Lab 9 Challenge

Author

Sebastian Boksem

Libraries:

Importing Data Set:

statesnames_a <- read.csv(here::here("supporting_artifacts", "Lab9Challenge", "StateNames_A.csv"))
statesnames_a <- statesnames_a |>
  rename("Sex" = "Gender"
         )
statesnames_a |>
  datatable(filter = 'bottom', options = list(pageLength = 100)) |>
  formatStyle(c('Name', 'Year', 'Sex', 'State', 'Count'),  color = 'red', backgroundColor = 'salmon', fontWeight = 'bold')
Warning in instance$preRenderHook(instance): It seems your data is too big
for client-side DataTables.

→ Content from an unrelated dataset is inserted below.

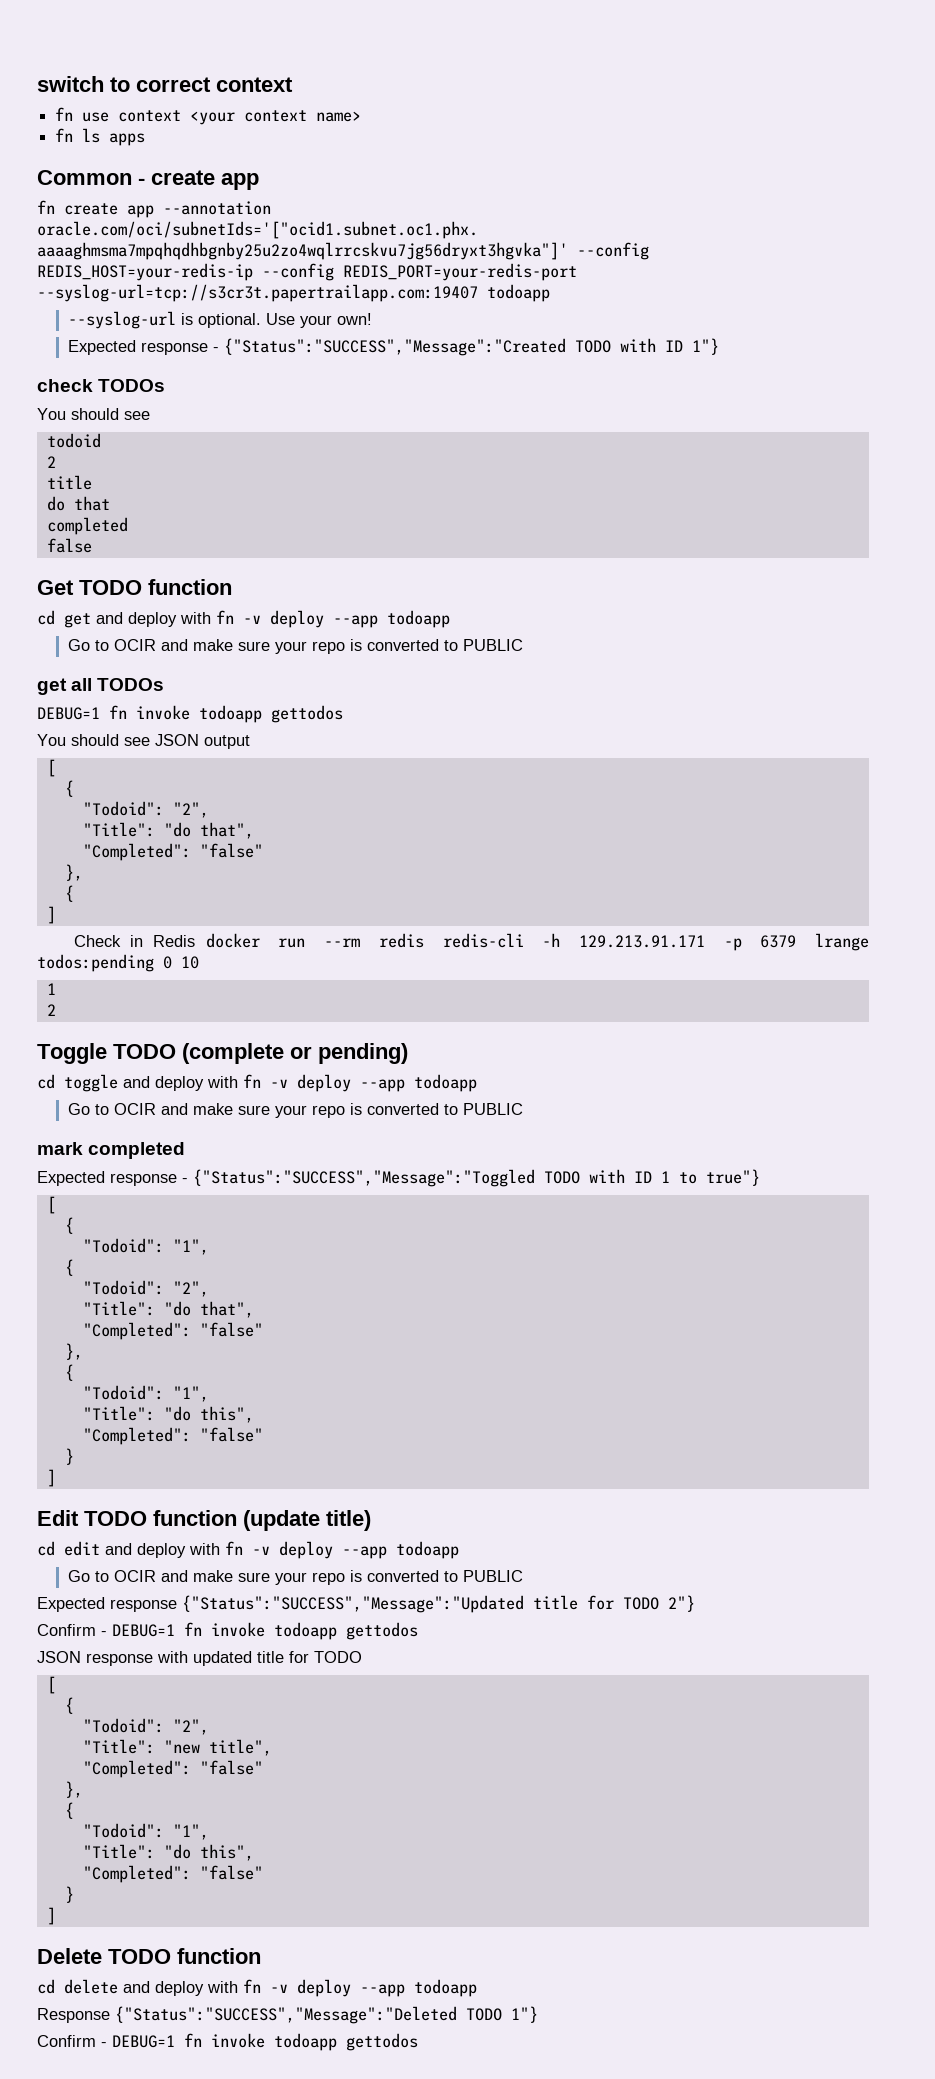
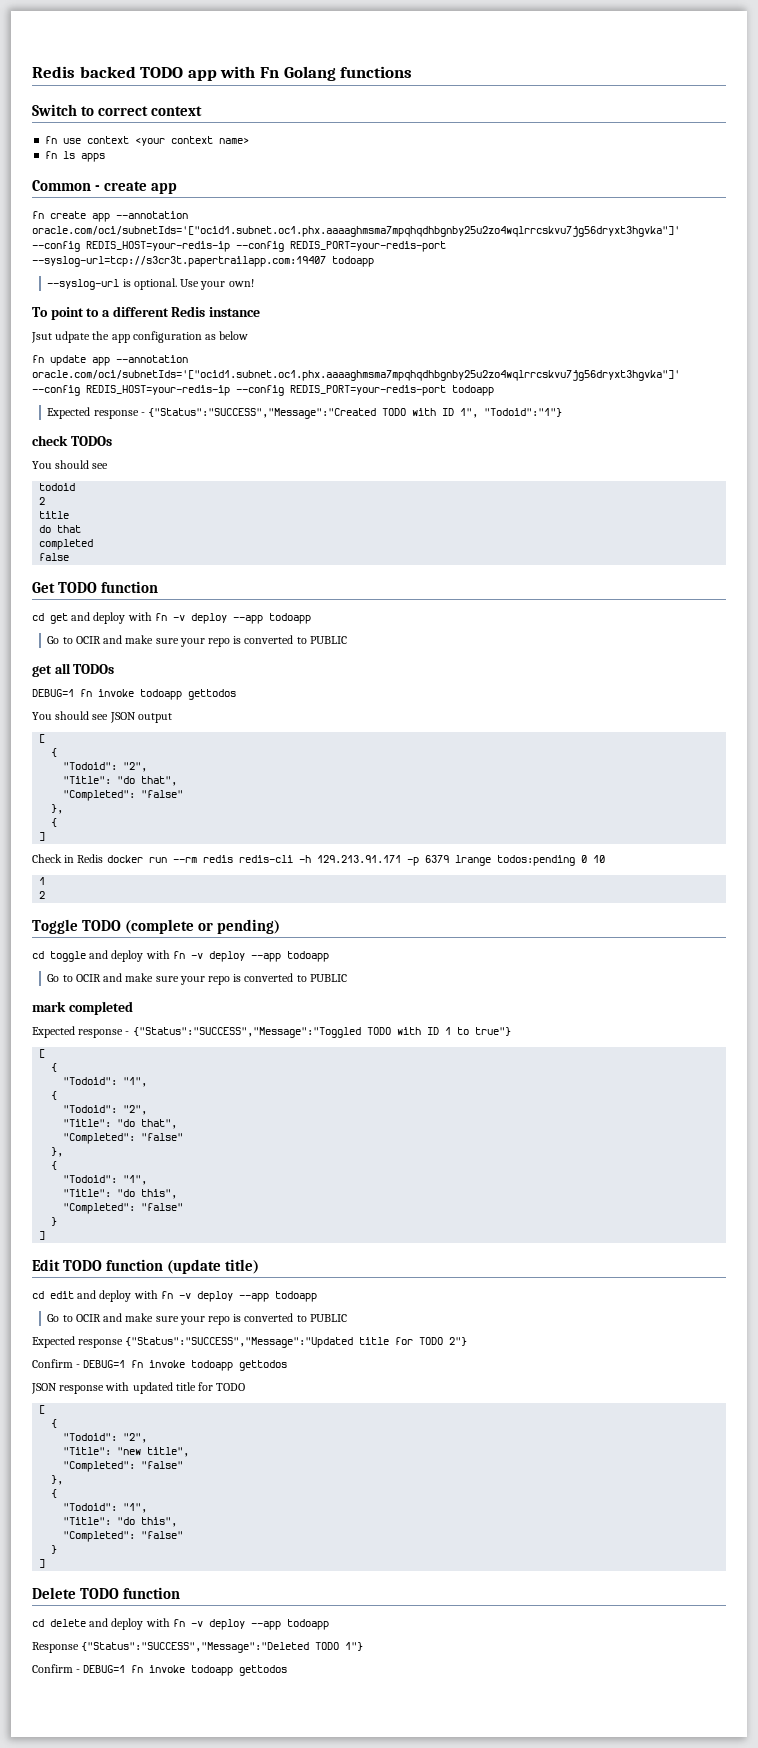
[37,76,104,92] switch -> [32,66,413,81] [32,104,77,116] Redis backed TODO app with Fn Golang functions // Switch
(372, 319) none -> [32,306,260,320] [31,331,249,343] [32,355,188,366] [32,370,680,381] [32,385,494,396] // To point to a different Redis instance // Jsut udpate the app configuration as below // fn update app --annotation oracle.com/oci/subnetIds='["ocid1.subnet.oc1.phx.aaaaghmsma7mpqhqdhbgnby25u2zo4wqlrrcskvu7jg56dryxt3hgvka"]' --config REDIS_HOST=your-redis-ip --config REDIS_PORT=your-redis-port todoapp
[691,338,719,355] 1"} -> [460,408,563,418] 1", "Todoid":"1"}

You may consider server-side processing: https://
rstudio.github.io/DT/server.html

Summarizing and Visualizing:

3.1 (Also “spicing” up this one)

statesnames_a |> 
  pivot_wider(names_from = Sex, values_from = Count) |>
  filter(Name == 'Allison') |>
mutate(
    across(c('F', 'M'), ~replace_na(.x, 0))) |>
  group_by(State) |>
  summarize(across(F:M, sum)) |>
  rename("Number of Male-assigned Babies" = "M",
         "Number of Female-assigned Babies" = "F") |>
  datatable(
  head(statesnames_a),
  caption = htmltools::tags$caption(
    style = 'caption-side: bottom; text-align: center;',
    'Table 1: ', htmltools::em('The Number of babies are mostly Female-assigned ') 
  )
) |>   formatStyle('State',  color = 'blue', backgroundColor = 'green', fontWeight = 'bold')

3.2

statesnames_a |> 
  filter(Sex == 'F') |>
  pivot_wider(names_from = Sex, values_from = Count) |>
  filter(Name == 'Allison')  |>
  group_by(State) |>
  summarize(sum(F)) |>
    rename(
         "Number of Female-assigned Babies" = "sum(F)") |>
  kable()
State Number of Female-assigned Babies
AK 232
AL 1535
AR 1198
AZ 1880
CA 12413
CO 1594
CT 1099
DC 321
DE 294
FL 4455
GA 3257
HI 183
IA 1477
ID 451
IL 5110
IN 3067
KS 1283
KY 1905
LA 1209
MA 2218
MD 2229
ME 340
MI 4014
MN 2374
MO 2882
MS 817
MT 226
NC 3435
ND 285
NE 807
NH 412
NJ 3052
NM 399
NV 729
NY 5747
OH 5487
OK 1421
OR 1186
PA 4307
RI 306
SC 1228
SD 376
TN 2488
TX 10192
UT 1125
VA 3220
VT 135
WA 1956
WI 2367
WV 813
WY 142

Pennsylvania

Values Challenge:

statesnames_a |> 
  filter(Name == 'Allan' | Name ==  'Alan' | Name == 'Allen',
         State == 'PA' | State == 'CA',
         Year == 2000) |>
  group_by(Name, State) |>
  summarize(sum(Count)) |>
  rename("Count" = `sum(Count)`) |>
  pivot_wider(names_from = Name, values_from = Count) |>
    rename("# of Alan" = "Alan",
         "# of Allan" = "Allan",
         "# of Allen" =  "Allen") |>
  kable()
`summarise()` has grouped output by 'Name'. You can override using the
`.groups` argument.
State # of Alan # of Allan # of Allen
CA 584 131 176
PA 51 12 56

Percents Challenge:

statesnames_a |> 
  filter(Name == 'Allan' | Name ==  'Alan' | Name == 'Allen',
         State == 'PA' | State == 'CA',
         Year == 2000) |>
  group_by(Name, State) |>
  summarize(sum(Count)) |>
  rename("Count" = `sum(Count)`) |>
  pivot_wider(names_from = Name, values_from = Count) |>
  mutate(Total = Alan + Allan + Allen,
         Alan = Alan / Total,
         Allan = Allan / Total,
         Allen = Allen / Total) |>
      rename("# of Alan" = "Alan",
         "# of Allan" = "Allan",
         "# of Allen" =  "Allen") |>
  select(-Total) |>
  kable()
`summarise()` has grouped output by 'Name'. You can override using the
`.groups` argument.
State # of Alan # of Allan # of Allen
CA 0.6554433 0.1470258 0.1975309
PA 0.4285714 0.1008403 0.4705882